Almudena sacudió los hombros y negó con la cabeza. El médico suspiró y se marchó. La enfermera envolvió al niño en una manta y le indicó que lo llevara a casa. Le recordó que no debía subir al autobús del colectivo con el bebé.
Félix te llevará en su coche hasta el pueblo. No vayas en el autobús con el bebé le dijo, con tono severo.

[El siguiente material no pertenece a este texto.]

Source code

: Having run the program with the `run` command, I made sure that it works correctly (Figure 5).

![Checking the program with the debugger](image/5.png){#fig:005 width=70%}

Almudena le agradeció y, con la cabeza gacha, salió del pasillo, roja de vergüenza.
En el coche, apretó al niño contra su pecho mientras el vehículo avanzaba por la carretera. Pensaba en cómo sobreviviría con tan escasos recursos. Miró al pequeño, cuya carita estaba arrugada, y una ternura profunda inundó su corazón, ahuyentando los pensamientos oscuros.
De pronto, la coche se detuvo. Almudena miró desconcertada al conductor, un hombre bajo y robusto de cincuenta años llamado Federico.
¿Qué ocurre? preguntó.
Llovió dos días sin parar. Las aguas inundaron los caminos; no se puede pasar. Solo lo hará un camión o un tractor. Lo siento, faltan dos kilómetros. ¿Podrás llegar a pie? dijo señalando una enorme charca que parecía un lago.
El bebé dormía en sus brazos. Almudena, cansada, se obligó a seguir, arrastrando el bulto por el borde de la charca. Cada paso hundía sus botas en el barro hasta la pantorrilla. Una de sus botas quedó atrapada, y tuvo que seguir con la otra.
Cuando llegó a la aldea, la noche ya caía y sus pies estaban helados. El cansancio la vencía, pero al ver la luz de las ventanas, se sintió aliviada. Entró a la casa y, al abrir la puerta, se encontró con una cuna, una carriola y un montón de ropa para el niño. Nicolás, sentado a la mesa, dormía con la cabeza sobre las manos.
Al oír el crujido, levantó la vista. Almudena, con el vestido chaparrado y los pies cubiertos de barro, se sostuvo en el umbral. Al ver su estado, Nicolás, sin perder un segundo, la tomó, puso al bebé en la cuna y le trajo una olla de agua caliente para que se calentara. Le tendió una toalla, le ayudó a cambiarse y le sirvió unas papas hervidas, un huevo batido con leche
El niño empezó a llorar. Almudena lo cogió al instante, se sentó a la mesa y, sin pudor, comenzó a amamantarlo.
¿Qué nombre le pondrás? preguntó Nicolás, con la voz ronca.
Sergio. ¿Te parece bien? respondió ella, mirando al hijo con ojos claros, llenos de melancolía y amor.
Buen nombre. Mañana vamos a registrarlo y firmaremos los papeles añadió él.
No es necesario dijo Almudena, observando al pequeño succionar.
Mi hijo también necesita padre. No sé qué marido tendré, pero al hijo no lo abandonaré afirmó Nicolás.
Almudena asintió en silencio.
Dos años después nació una niña. La llamaron en honor a su madre: Esperanza.
Así quedó la historia de Almudena, una joven que, pese a los errores y a los azares del destino, supo enfrentar la vida y encontrar, al fin, la forma de reparar sus equivocaciones.